- [Task to carry out]: Give back the listing in full and exactly, leaving out the images.

- [Entries supplied]:
▶

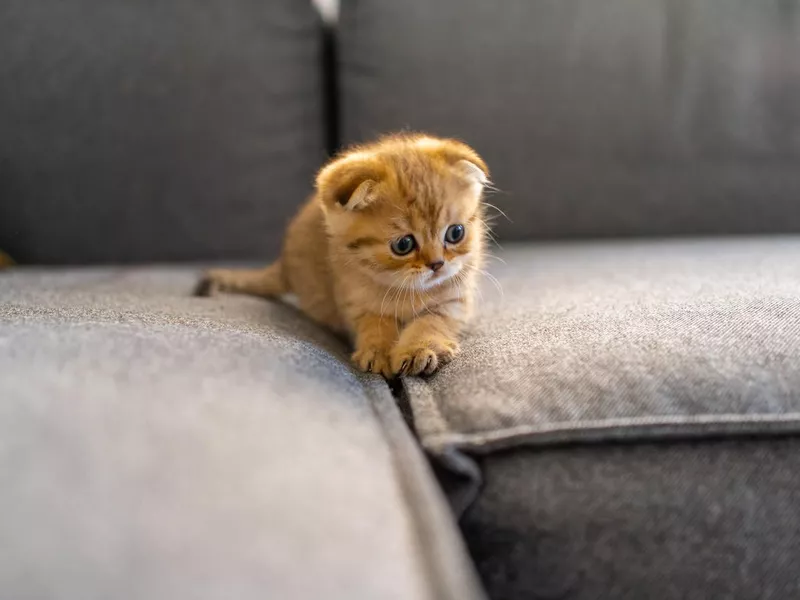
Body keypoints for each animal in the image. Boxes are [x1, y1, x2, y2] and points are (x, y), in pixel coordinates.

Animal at [197, 134, 490, 378]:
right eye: (404, 244)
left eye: (455, 233)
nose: (437, 264)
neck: (406, 289)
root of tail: (285, 265)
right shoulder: (355, 302)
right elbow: (374, 323)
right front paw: (379, 350)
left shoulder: (454, 300)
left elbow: (432, 321)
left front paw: (419, 348)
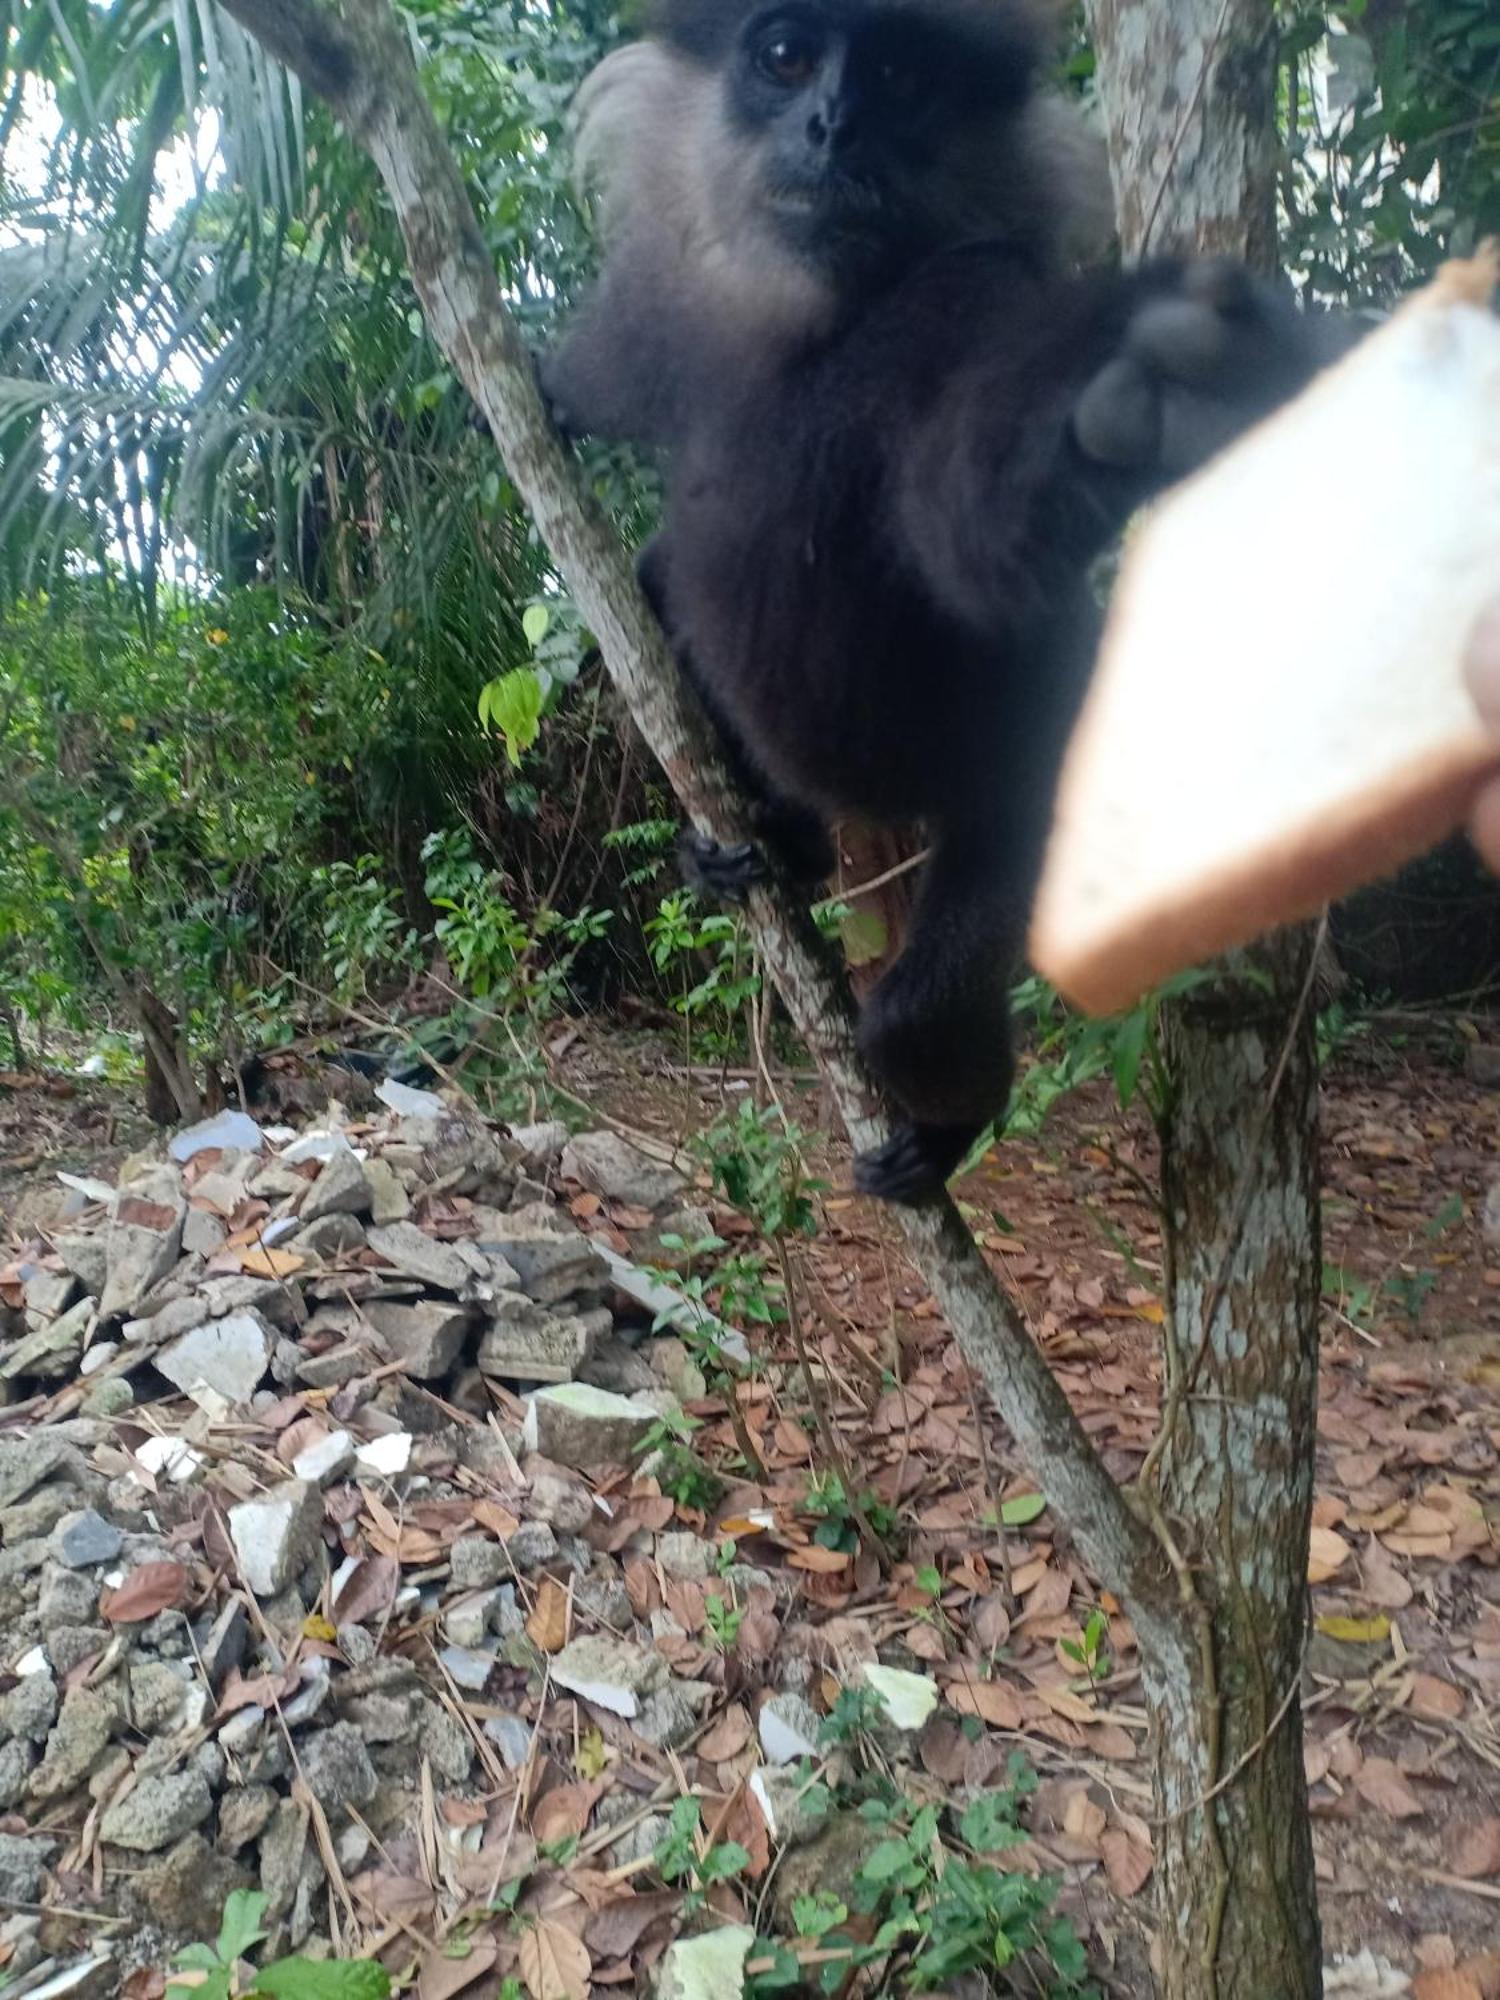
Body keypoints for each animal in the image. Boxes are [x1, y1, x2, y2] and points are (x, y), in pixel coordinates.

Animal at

◀

- [Exercise solution]:
Body keypoints for each animal in the image. Boxes are [x1, y1, x2, y2] and points are (x, y), in pixel coordinates.

Animal at [197, 134, 490, 378]:
right eye: (404, 244)
left eye: (455, 233)
nose: (437, 264)
neck: (406, 289)
root of tail: (285, 265)
right shoulder: (355, 302)
right elbow: (374, 323)
right front paw: (379, 350)
left shoulder: (454, 300)
left elbow: (432, 321)
left front paw: (419, 348)
Body keypoints for each animal in the image. Boxes are [x1, y1, x2, y2] and points are (x, y), in pixel coordinates.

Animal at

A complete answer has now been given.